En estos últimos meses hemos tenido que lidiar con experiencias nuevas y complejas que han podido hacer que perdamos nuestra rutina horaria, que seamos más flexibles con los límites o que permitamos un mayor uso de pantallas en nuestros hijos. Hemos tratado de adaptarnos a un contexto diferente de la mejor forma posible, aunque, inevitablemente, hemos abusado de herramientas que nos facilitaban la situación, lo que ha podido provocar cierto caos en las rutinas diarias o incluso en la forma de relacionarnos.
Por suerte, podemos contar con el verano como una buena oportunidad para volver a recuperar ese orden que habíamos perdido. Aunque a veces podamos asociar el verano con el descontrol, en realidad no deja de ser período en el que nuestras rutinas cambian para dar lugar a otras diferentes con respecto al resto del año. Es por ello por lo que podemos volver a encauzar nuestros hogares aprovechando este cambio de estación, siendo flexibles, pero sin dejarnos llevar por la improvisación que nos ha invadido los últimos tres meses. Al fin y al cabo, como comentábamos en entradas del blog anteriores, los niños necesitan límites que les ayuden a estructurarse en lo personal y en lo social. Además, establecer unas normas básicas en función de la edad de nuestros hijos, puede ayudarnos a distribuir mejor nuestro tiempo y a disfrutar más los unos de los otros.

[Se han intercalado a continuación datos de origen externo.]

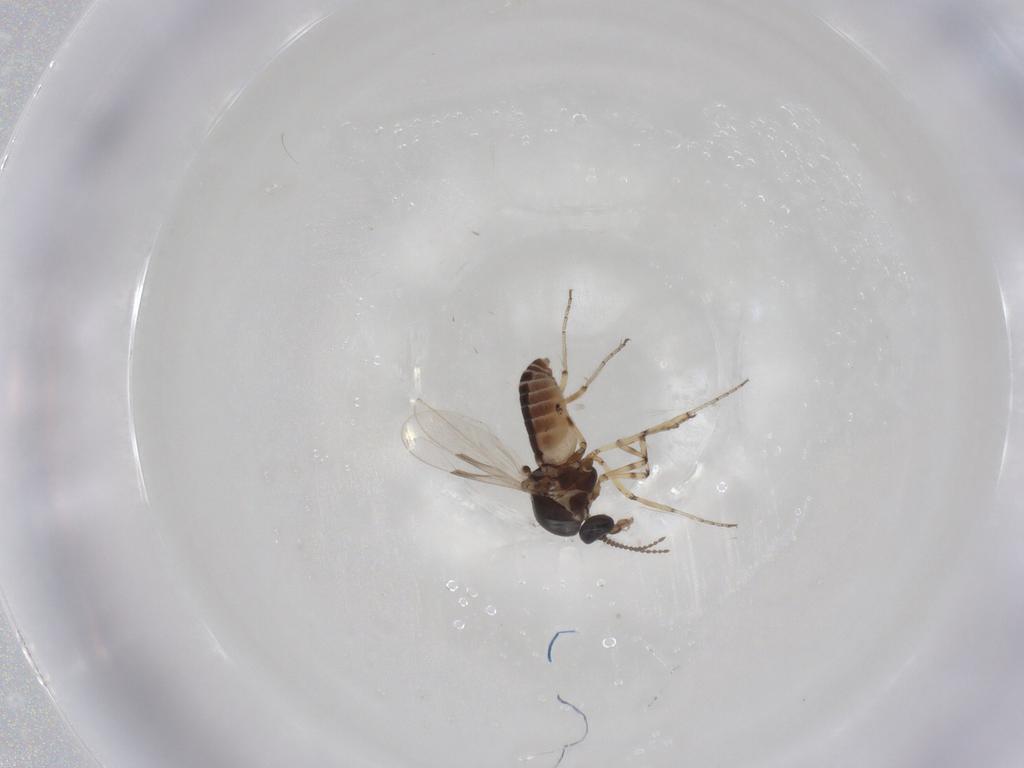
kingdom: Animalia
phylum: Arthropoda
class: Insecta
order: Diptera
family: Ceratopogonidae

Para todo ello, es importante volver a crear un horario que entremezcle actividades fijas (horas de irse a dormir y de levantarse, horario de las comidas, rutinas de higiene, tareas domésticas) con actividades variables y lúdicas (excursiones en familia, manualidades, juegos de mesa, tiempo de ocio con pantallas, quedadas con iguales, etc.). No debemos olvidar qué el hecho de que los niños hayan acabado el curso no quiere decir que hayan dejado de tener responsabilidades. El verano es una época idónea para trabajar en el fomento de su autonomía. Con los más pequeños se puede aprovechar para estimular rutinas como el vestirse solos, peinarse, etc.; al no tener la presión del tiempo para ir a clase, podemos enfocar ese tipo de tareas de una forma mucho más relajada y animarlos a que sean más independientes y aprendan a hacer tareas por ellos mismos. Por otro lado, en los más mayores se puede fomentar su implicación en las tareas domésticas como poner y quitar la mesa o hacer la cama, e incluso enfocar ciertas tareas de una forma lúdica, como por ejemplo la cocina.
Otro punto destacado es el uso de la tecnología, del que se tiende a abusar cuando hay mucho tiempo libre. Es importante que tratemos de poner límites al tiempo de ocio que destinan a las pantallas, especialmente evitando su uso en las horas próximas a irse a la cama, ya que en caso contrario disminuirá la calidad de su sueño. Además, aprovechando el buen tiempo, podemos fomentar tiempo de ocio al aire libre como: ir a la piscina, dar un paseo por el parque, ir a andar en bicicleta o con los patines, hacer excursiones en familia, etc.
Promover el contacto con iguales, respetando las medidas de seguridad, también es algo imprescindible. Los niños han pasado varios meses sin relacionarse con amigos de su edad y es algo fundamental para su desarrollo. Más aún cuando hacerles partícipes y fomentar su responsabilidad con las nuevas medidas sanitarias también les ayudará a sentirse más autónomos e integrados en el entorno que nos rodea hoy en día.
Si algo tenemos claro es que este año deberemos ser creativos para adaptarnos a la nueva situación social que atravesamos, pero esto también puede ser una buena oportunidad para pasar más tiempo con nuestra familia y compartir nuevas experiencias que nos ayuden a conocernos mejor. Desde el centro Puerta Abierta os animamos a estimular vuestra creatividad y la de vuestros hijos descubriendo actividades nuevas para disfrutar al máximo de estos meses, y deseamos que paséis un muy buen verano.